Information given:
- - - - -

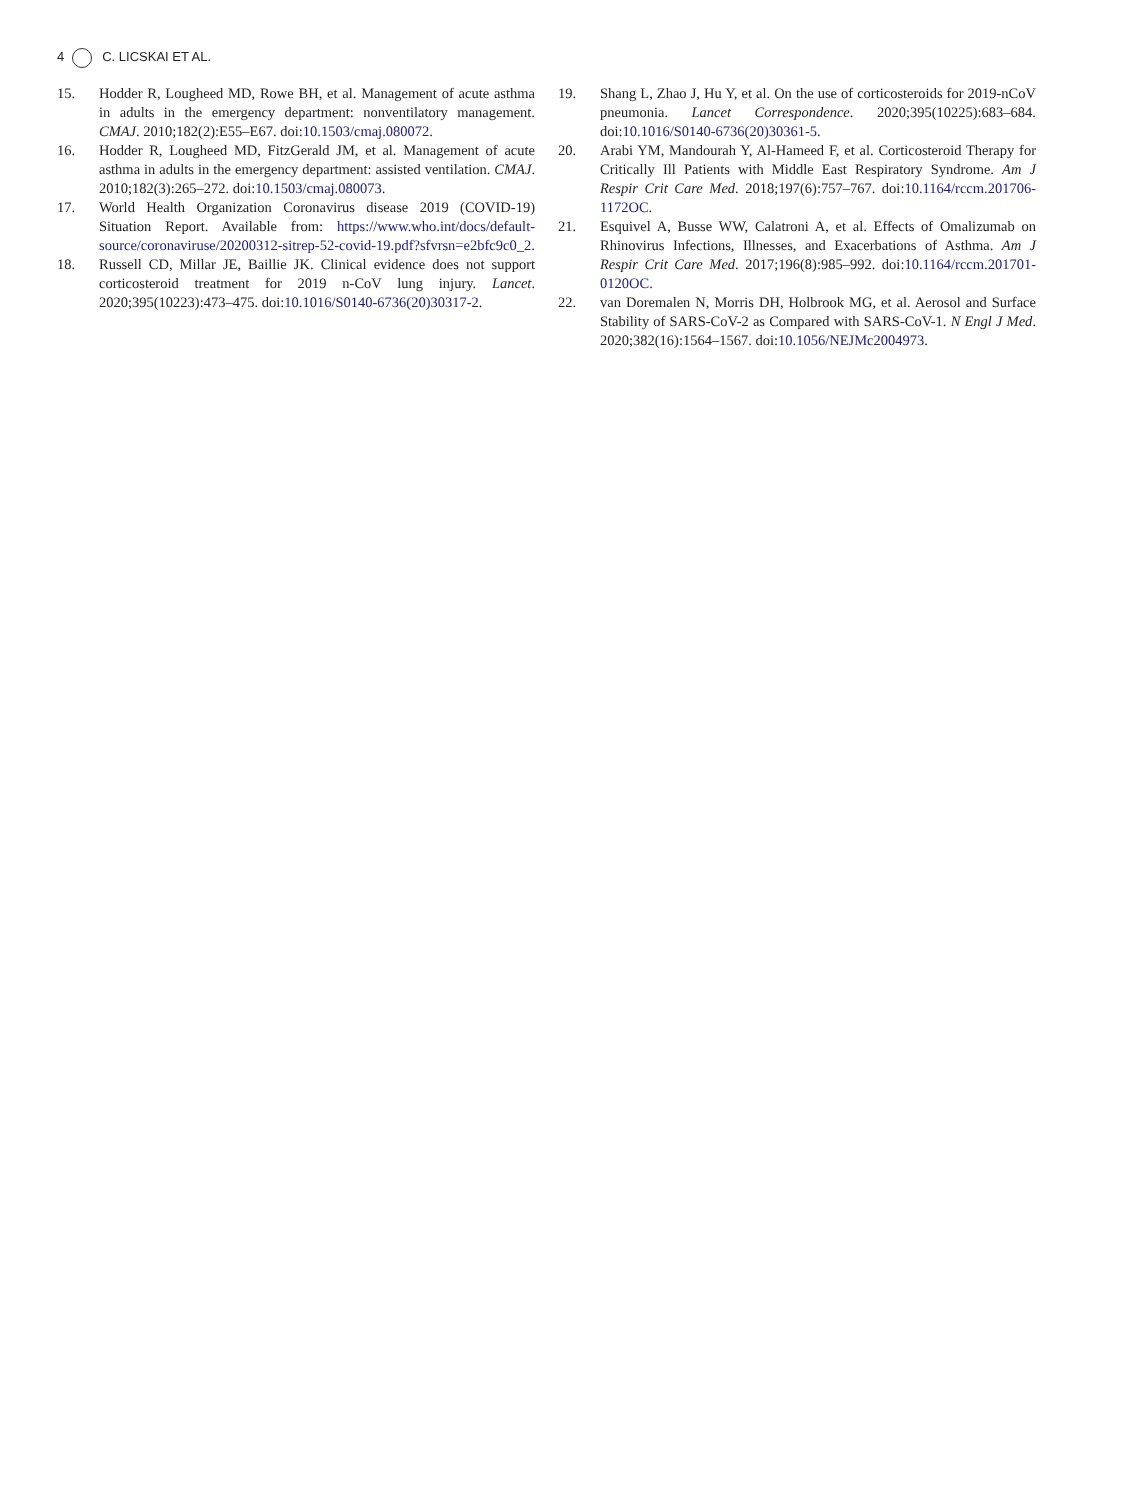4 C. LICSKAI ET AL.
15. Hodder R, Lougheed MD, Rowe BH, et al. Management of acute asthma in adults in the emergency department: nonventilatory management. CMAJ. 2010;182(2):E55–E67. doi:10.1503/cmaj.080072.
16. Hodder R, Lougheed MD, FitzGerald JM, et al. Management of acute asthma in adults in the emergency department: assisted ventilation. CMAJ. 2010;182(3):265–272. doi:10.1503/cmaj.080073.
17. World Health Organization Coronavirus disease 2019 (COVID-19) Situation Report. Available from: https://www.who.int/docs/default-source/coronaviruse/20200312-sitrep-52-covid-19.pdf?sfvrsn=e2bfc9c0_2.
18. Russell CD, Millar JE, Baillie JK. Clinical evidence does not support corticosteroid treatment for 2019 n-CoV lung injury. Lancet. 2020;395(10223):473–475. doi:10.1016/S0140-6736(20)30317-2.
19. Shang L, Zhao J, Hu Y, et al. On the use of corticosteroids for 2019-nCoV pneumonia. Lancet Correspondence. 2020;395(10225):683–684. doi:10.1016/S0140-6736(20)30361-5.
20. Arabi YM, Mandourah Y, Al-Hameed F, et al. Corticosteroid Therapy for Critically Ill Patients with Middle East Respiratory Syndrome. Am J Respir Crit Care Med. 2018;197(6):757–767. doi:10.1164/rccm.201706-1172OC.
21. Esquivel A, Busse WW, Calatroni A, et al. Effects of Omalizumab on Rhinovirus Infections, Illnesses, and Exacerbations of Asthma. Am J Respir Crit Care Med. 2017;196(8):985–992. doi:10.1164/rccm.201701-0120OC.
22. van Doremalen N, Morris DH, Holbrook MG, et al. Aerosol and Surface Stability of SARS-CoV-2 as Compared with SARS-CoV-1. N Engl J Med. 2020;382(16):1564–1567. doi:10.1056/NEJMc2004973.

- - - - -

Problem requirements:
Give the material above again exactly as it stands, minus any images.

Output for this exercise:
4 C. LICSKAI ET AL.
15. Hodder R, Lougheed MD, Rowe BH, et al. Management of acute asthma in adults in the emergency department: nonventilatory management. CMAJ. 2010;182(2):E55–E67. doi:10.1503/cmaj.080072.
16. Hodder R, Lougheed MD, FitzGerald JM, et al. Management of acute asthma in adults in the emergency department: assisted ventilation. CMAJ. 2010;182(3):265–272. doi:10.1503/cmaj.080073.
17. World Health Organization Coronavirus disease 2019 (COVID-19) Situation Report. Available from: https://www.who.int/docs/default-source/coronaviruse/20200312-sitrep-52-covid-19.pdf?sfvrsn=e2bfc9c0_2.
18. Russell CD, Millar JE, Baillie JK. Clinical evidence does not support corticosteroid treatment for 2019 n-CoV lung injury. Lancet. 2020;395(10223):473–475. doi:10.1016/S0140-6736(20)30317-2.
19. Shang L, Zhao J, Hu Y, et al. On the use of corticosteroids for 2019-nCoV pneumonia. Lancet Correspondence. 2020;395(10225):683–684. doi:10.1016/S0140-6736(20)30361-5.
20. Arabi YM, Mandourah Y, Al-Hameed F, et al. Corticosteroid Therapy for Critically Ill Patients with Middle East Respiratory Syndrome. Am J Respir Crit Care Med. 2018;197(6):757–767. doi:10.1164/rccm.201706-1172OC.
21. Esquivel A, Busse WW, Calatroni A, et al. Effects of Omalizumab on Rhinovirus Infections, Illnesses, and Exacerbations of Asthma. Am J Respir Crit Care Med. 2017;196(8):985–992. doi:10.1164/rccm.201701-0120OC.
22. van Doremalen N, Morris DH, Holbrook MG, et al. Aerosol and Surface Stability of SARS-CoV-2 as Compared with SARS-CoV-1. N Engl J Med. 2020;382(16):1564–1567. doi:10.1056/NEJMc2004973.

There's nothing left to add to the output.